# [What you are asked to do]
Return, unchanged, the part of the items below that opens with the line containing "order: Malpighiales" and closes with the last line of the items, including both of those lines.

# [Given entries]
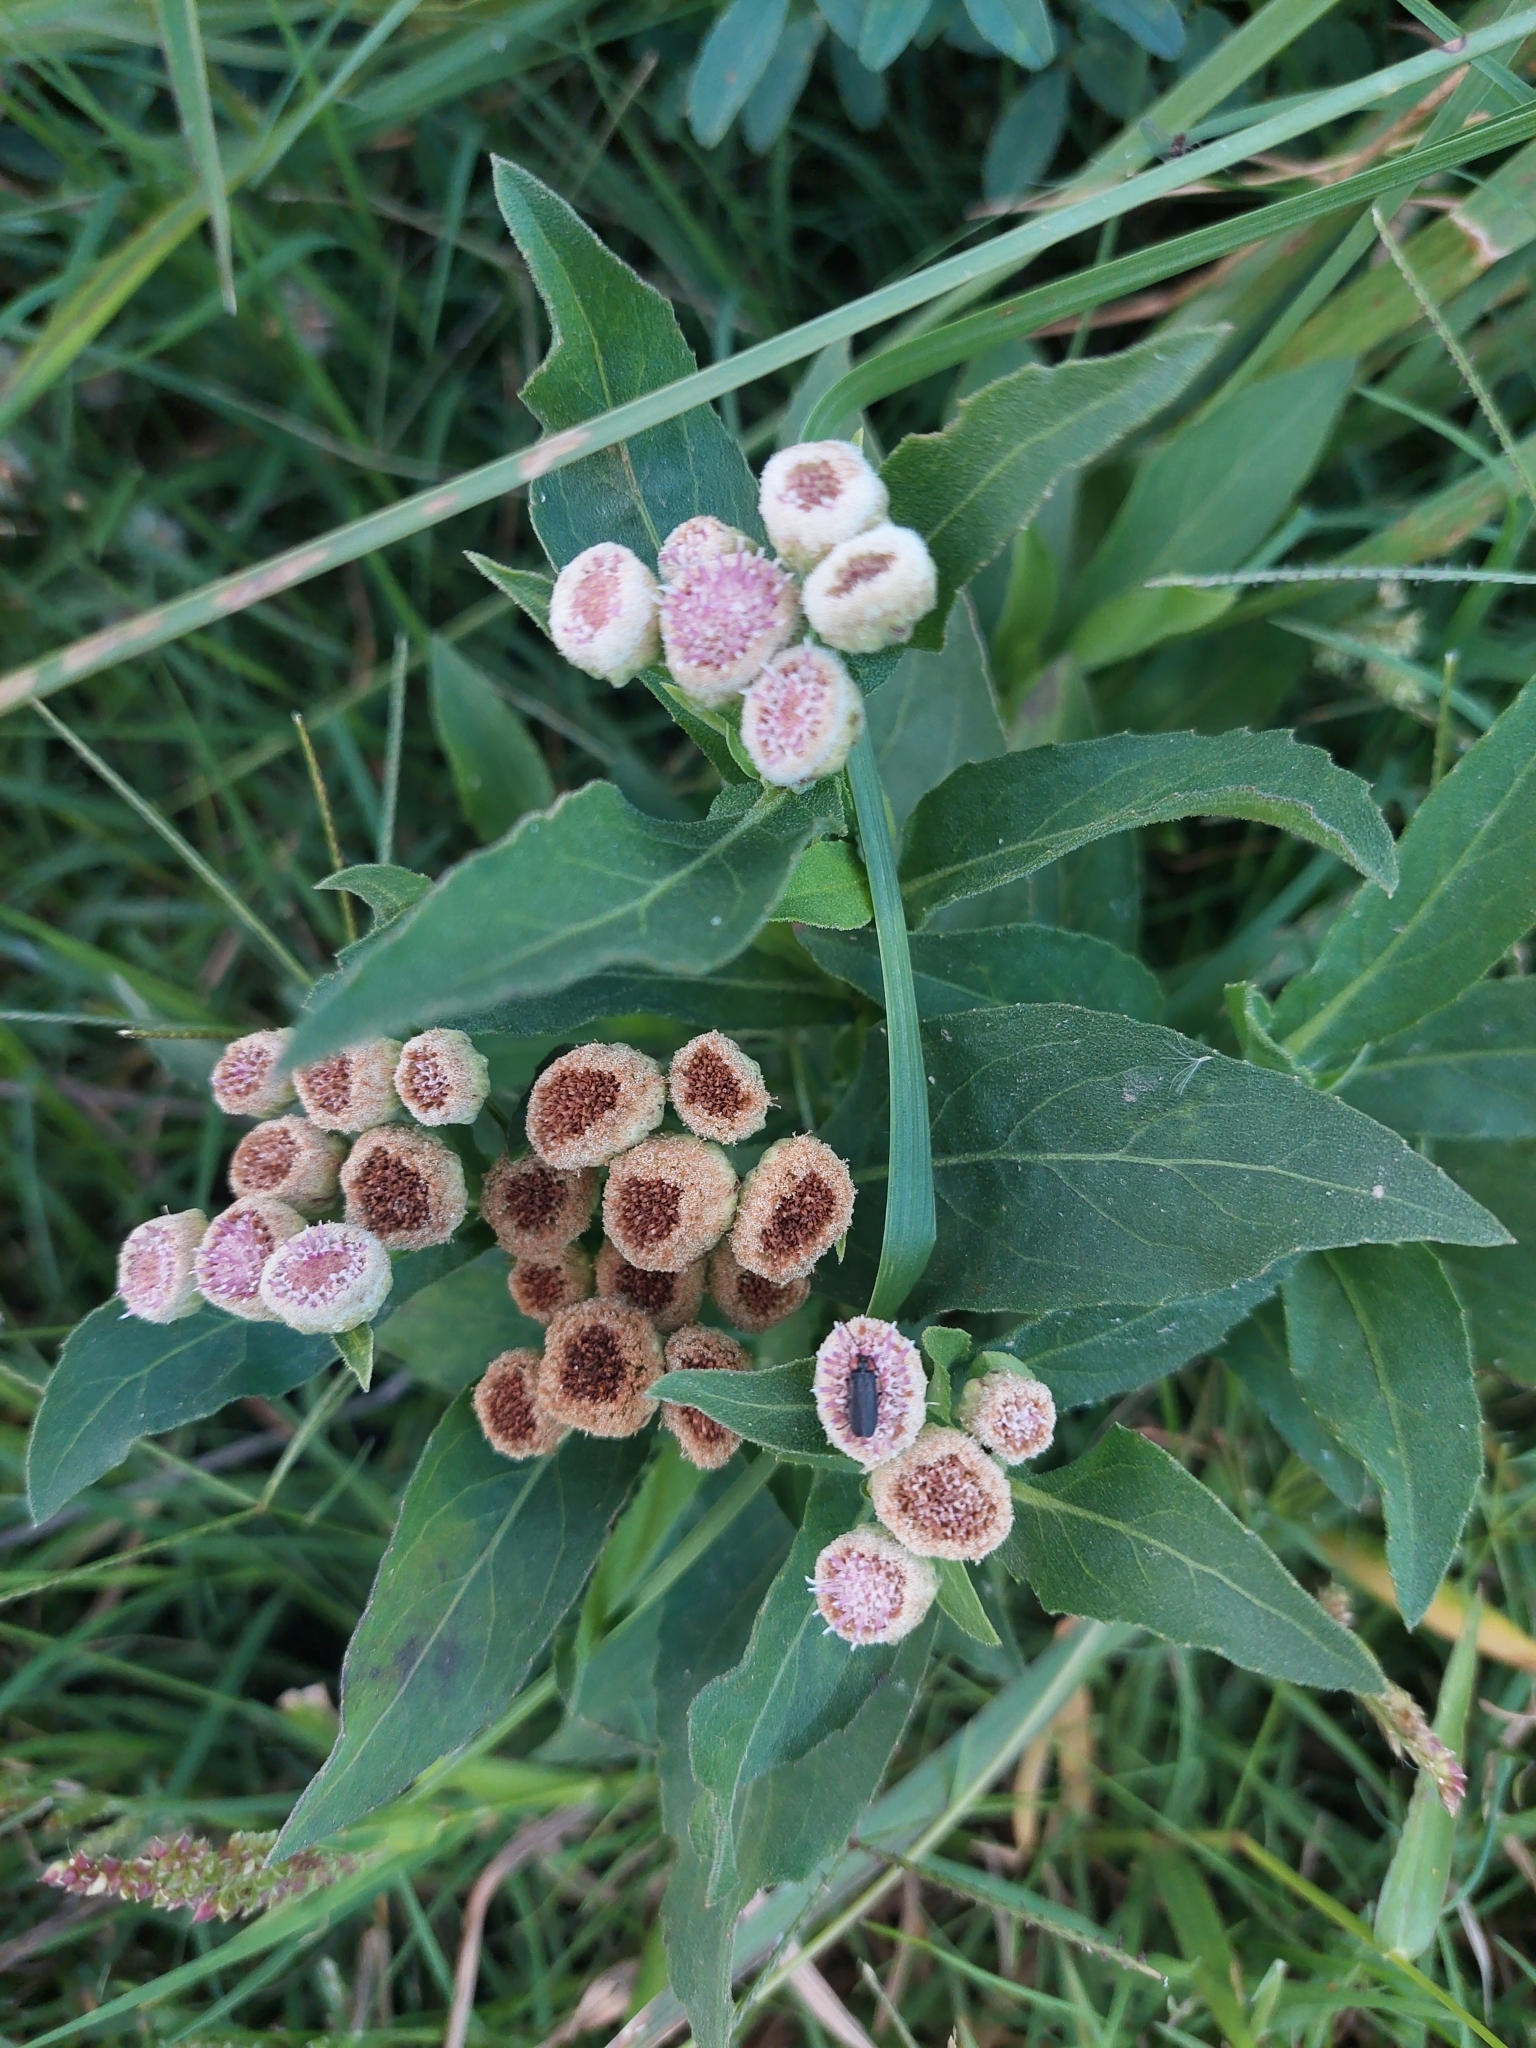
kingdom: Plantae
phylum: Tracheophyta
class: Magnoliopsida
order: Asterales
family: Asteraceae
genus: Pluchea
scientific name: Pluchea sagittalis
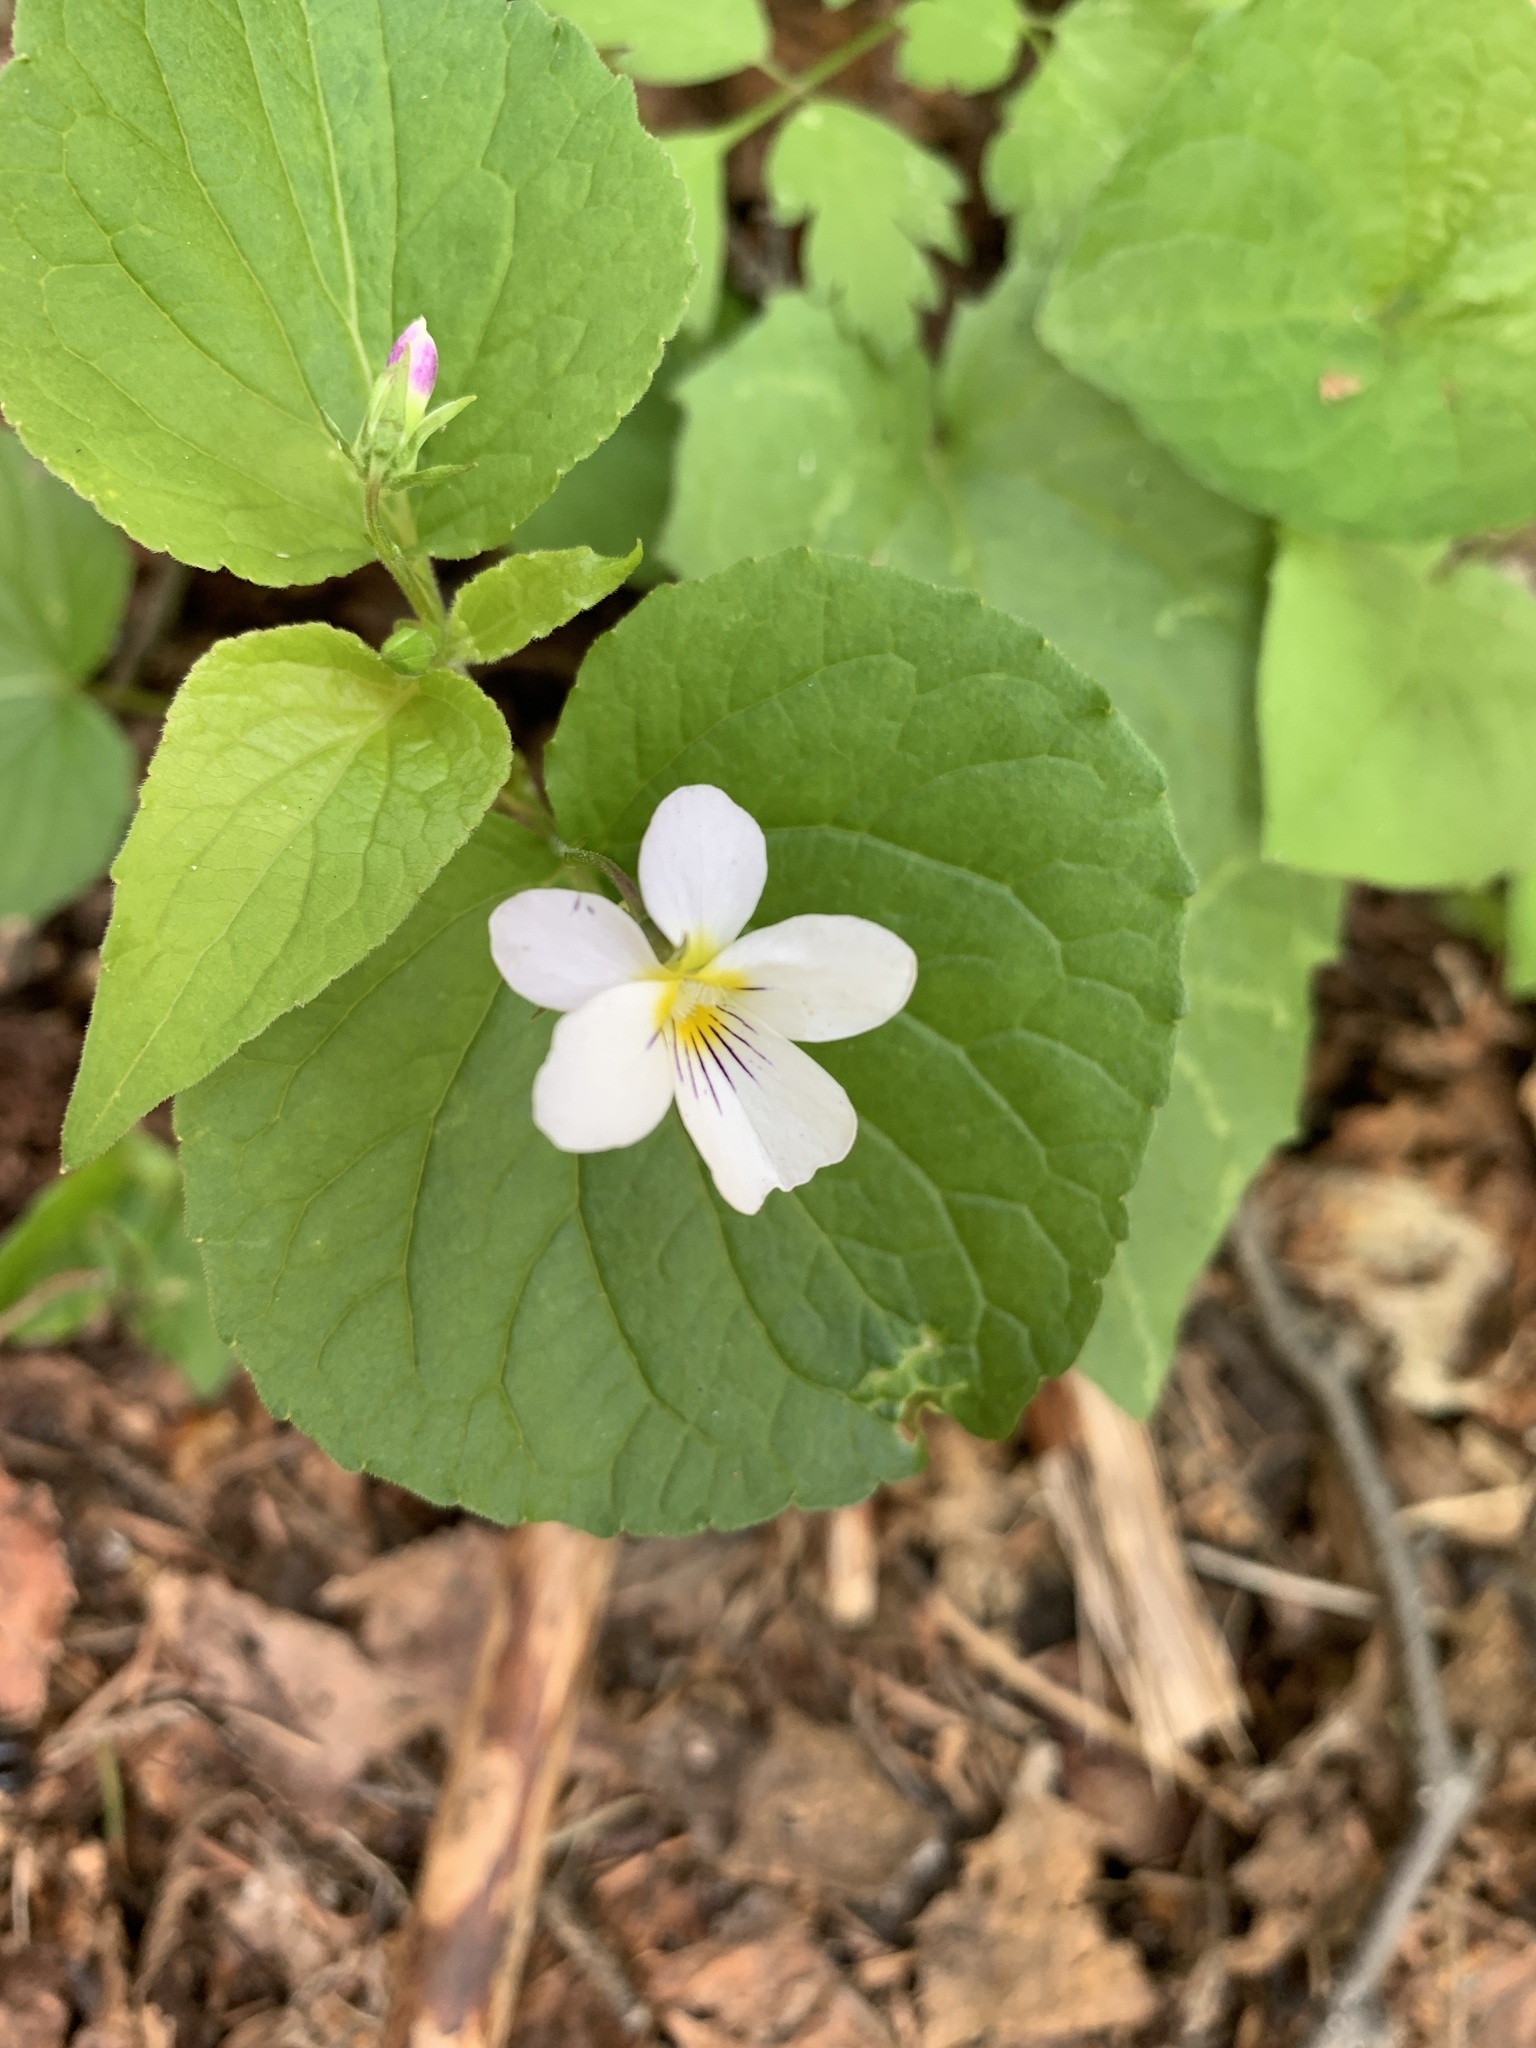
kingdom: Plantae
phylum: Tracheophyta
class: Magnoliopsida
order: Malpighiales
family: Violaceae
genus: Viola
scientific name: Viola canadensis
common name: Canada violet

# [Full output]
order: Malpighiales
family: Violaceae
genus: Viola
scientific name: Viola canadensis
common name: Canada violet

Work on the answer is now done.